POSOR I and POSOR II expect to suspend payment of distributions until the joint proxy statement/prospectus for the merger is filed with the SEC, which we expect to occur inmid- to late April 2020. Following the filing of the joint proxy statement/prospectus, both POSOR I and POSOR II are expected to declare a “catch up” distribution to make up for this brief suspension of regular distributions and then to resume paying distributions generally in accordance with past practices.
Each of POSOR I and POSOR II will also suspend all redemptions under their respective share redemption programs. After the filing of the joint proxy statement/prospectus, POSOR I and POSOR II are expected to resume processing redemptions requested in the event of a stockholder’s death, qualifying disability or determination of incompetence.
As we look ahead, we are excited about our bright future. We believe we are well-positioned to pursue additional value-creation opportunities as a stronger combined company with increased cash flow, improved diversification and an improved balance sheet.
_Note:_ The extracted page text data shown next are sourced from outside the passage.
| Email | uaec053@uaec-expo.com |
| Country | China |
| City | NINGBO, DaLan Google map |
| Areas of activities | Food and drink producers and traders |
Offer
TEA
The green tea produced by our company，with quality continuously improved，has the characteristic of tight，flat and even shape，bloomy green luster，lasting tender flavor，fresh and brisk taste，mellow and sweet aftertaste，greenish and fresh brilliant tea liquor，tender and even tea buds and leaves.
On behalf of the boards of directors and our management teams, thank you for your investment(s) in and support of Pacific Oak Strategic Opportunity REIT, Inc. and/or Pacific Oak Strategic Opportunity REIT II, Inc. We will continue to work hard to increase the value of your investment and hope you share in our excitement about the proposed merger and the many benefits it is expected to create for our companies and our stockholders.
Sincerely,
Peter McMillan III
President and Chairman of the Board of Pacific Oak Strategic Opportunity REIT, Inc. and Pacific Oak Strategic Opportunity REIT II, Inc.
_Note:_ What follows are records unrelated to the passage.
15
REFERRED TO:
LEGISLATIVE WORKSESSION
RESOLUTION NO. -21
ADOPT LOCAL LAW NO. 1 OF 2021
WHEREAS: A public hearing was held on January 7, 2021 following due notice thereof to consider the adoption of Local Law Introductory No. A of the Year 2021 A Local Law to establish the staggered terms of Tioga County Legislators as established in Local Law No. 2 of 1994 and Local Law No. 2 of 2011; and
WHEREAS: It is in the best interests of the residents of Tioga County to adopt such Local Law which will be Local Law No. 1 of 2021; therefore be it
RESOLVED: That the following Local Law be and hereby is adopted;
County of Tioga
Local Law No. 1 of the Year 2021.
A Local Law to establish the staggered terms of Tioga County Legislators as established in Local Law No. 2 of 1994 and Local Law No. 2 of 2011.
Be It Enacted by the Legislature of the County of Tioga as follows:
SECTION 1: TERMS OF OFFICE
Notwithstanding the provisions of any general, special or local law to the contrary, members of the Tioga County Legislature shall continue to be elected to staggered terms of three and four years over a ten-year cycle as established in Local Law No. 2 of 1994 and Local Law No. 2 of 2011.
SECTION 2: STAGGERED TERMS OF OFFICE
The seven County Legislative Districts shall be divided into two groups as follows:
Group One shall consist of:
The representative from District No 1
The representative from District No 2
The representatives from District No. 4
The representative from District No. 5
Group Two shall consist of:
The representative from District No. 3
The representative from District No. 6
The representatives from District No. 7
Additional Information About the Merger
In connection with the proposed merger, POSOR I will prepare and file with the SEC a registration statement onForm S-4 containing a proxy statement/prospectus jointly prepared by POSOR I and POSOR II, and other related documents. The joint proxy statement/prospectus will contain important information about the proposed merger and related matters. INVESTORS ARE URGED TO READ THE JOINT PROXY STATEMENT/PROSPECTUS (INCLUDING ALL AMENDMENTS AND SUPPLEMENTS THERETO) AND OTHER RELEVANT DOCUMENTS FILED BY POSOR I AND POSOR II WITH THE SEC CAREFULLY IF AND WHEN THEY BECOME AVAILABLE BECAUSE THEY WILL CONTAIN IMPORTANT INFORMATION ABOUT POSOR I, POSOR II AND THE PROPOSED MERGER. Investors and stockholders of POSOR I and POSOR II may obtain free copies of the registration statement, the joint proxy statement/prospectus and other relevant documents filed by POSOR I and POSOR II with the SEC (if and when they become available) through the website maintained by the SEC at www.sec.gov. Copies of the documents filed by POSOR I and POSOR II with the SEC are also available free of charge on POSOR I’s website (http://www.pacificoakcmg.com/offering/reit-i)and POSOR II’s website (http://www.pacificoakcmg.com/offering/reit-ii), respectively.
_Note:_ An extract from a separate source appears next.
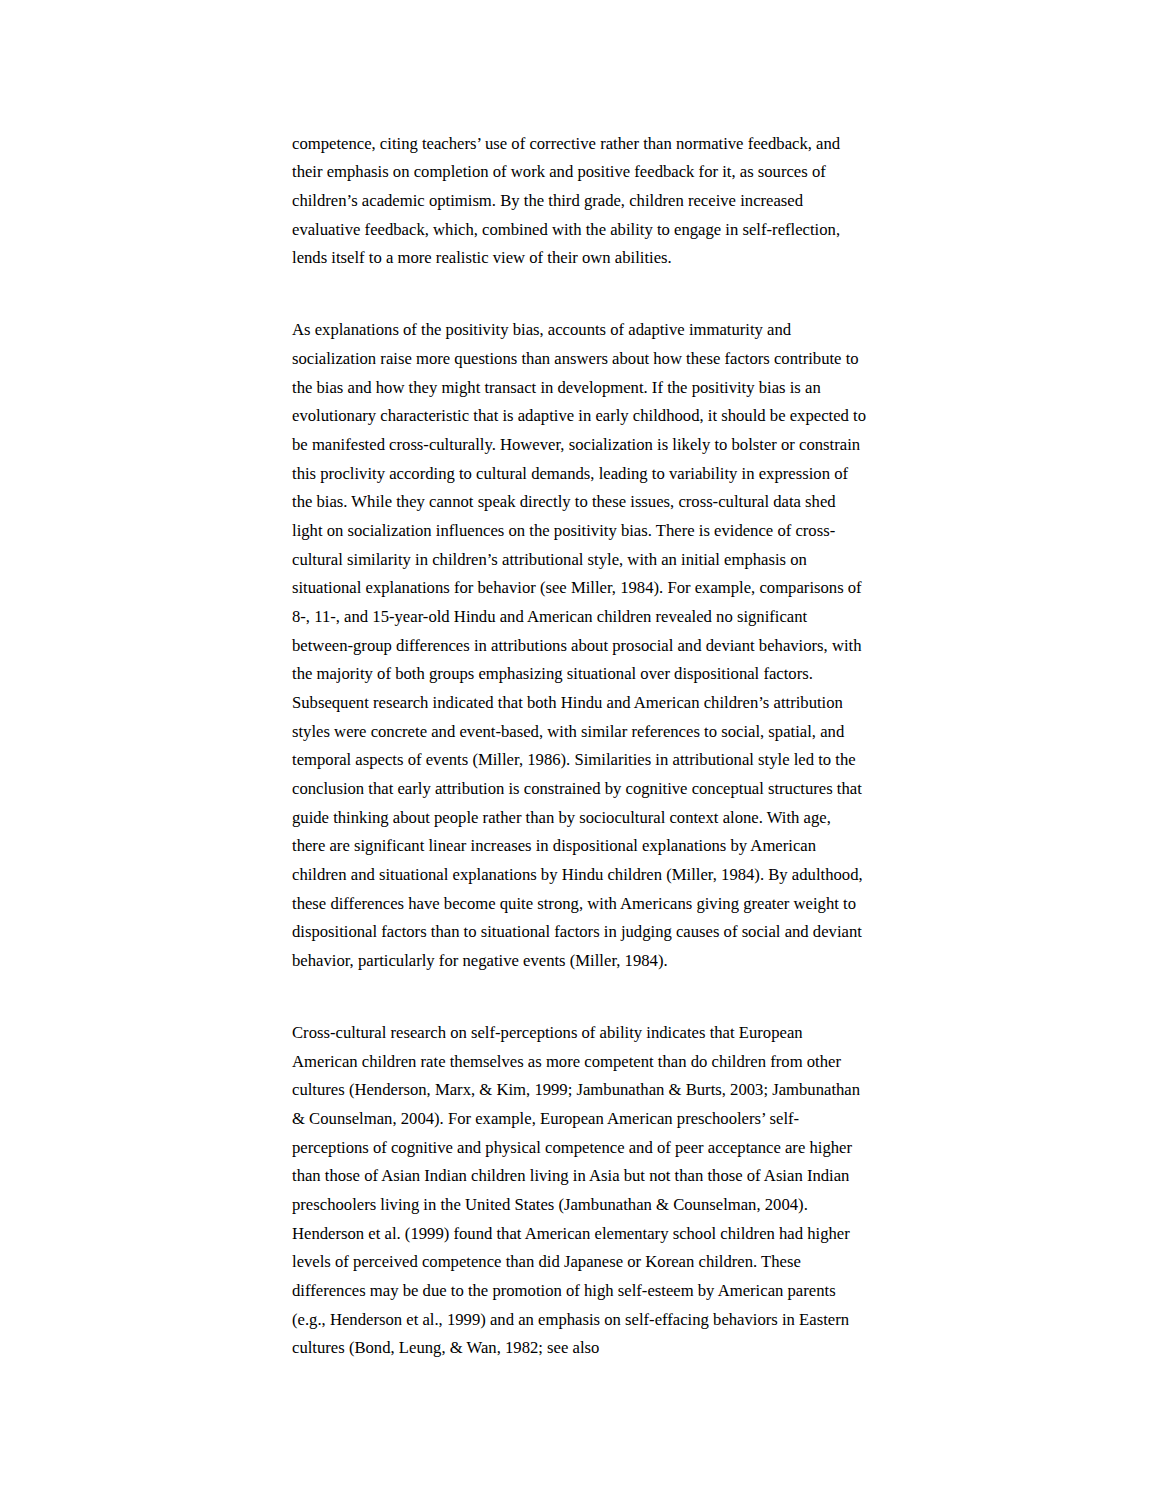competence, citing teachers’ use of corrective rather than normative feedback, and their emphasis on completion of work and positive feedback for it, as sources of children’s academic optimism. By the third grade, children receive increased evaluative feedback, which, combined with the ability to engage in self-reflection, lends itself to a more realistic view of their own abilities.
As explanations of the positivity bias, accounts of adaptive immaturity and socialization raise more questions than answers about how these factors contribute to the bias and how they might transact in development. If the positivity bias is an evolutionary characteristic that is adaptive in early childhood, it should be expected to be manifested cross-culturally. However, socialization is likely to bolster or constrain this proclivity according to cultural demands, leading to variability in expression of the bias. While they cannot speak directly to these issues, cross-cultural data shed light on socialization influences on the positivity bias. There is evidence of cross-cultural similarity in children’s attributional style, with an initial emphasis on situational explanations for behavior (see Miller, 1984). For example, comparisons of 8-, 11-, and 15-year-old Hindu and American children revealed no significant between-group differences in attributions about prosocial and deviant behaviors, with the majority of both groups emphasizing situational over dispositional factors. Subsequent research indicated that both Hindu and American children’s attribution styles were concrete and event-based, with similar references to social, spatial, and temporal aspects of events (Miller, 1986). Similarities in attributional style led to the conclusion that early attribution is constrained by cognitive conceptual structures that guide thinking about people rather than by sociocultural context alone. With age, there are significant linear increases in dispositional explanations by American children and situational explanations by Hindu children (Miller, 1984). By adulthood, these differences have become quite strong, with Americans giving greater weight to dispositional factors than to situational factors in judging causes of social and deviant behavior, particularly for negative events (Miller, 1984).
Cross-cultural research on self-perceptions of ability indicates that European American children rate themselves as more competent than do children from other cultures (Henderson, Marx, & Kim, 1999; Jambunathan & Burts, 2003; Jambunathan & Counselman, 2004). For example, European American preschoolers’ self-perceptions of cognitive and physical competence and of peer acceptance are higher than those of Asian Indian children living in Asia but not than those of Asian Indian preschoolers living in the United States (Jambunathan & Counselman, 2004). Henderson et al. (1999) found that American elementary school children had higher levels of perceived competence than did Japanese or Korean children. These differences may be due to the promotion of high self-esteem by American parents (e.g., Henderson et al., 1999) and an emphasis on self-effacing behaviors in Eastern cultures (Bond, Leung, & Wan, 1982; see also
This communication shall not constitute an offer to sell or the solicitation of an offer to buy any securities, nor shall there be any sale of securities in any jurisdiction in which such offer, solicitation or sale would be unlawful prior to registration or qualification under the securities laws of any such jurisdiction. No offering of securities shall be made except by means of a prospectus meeting the requirements of Section 10 of the Securities Act of 1933, as amended (the “Securities Act”).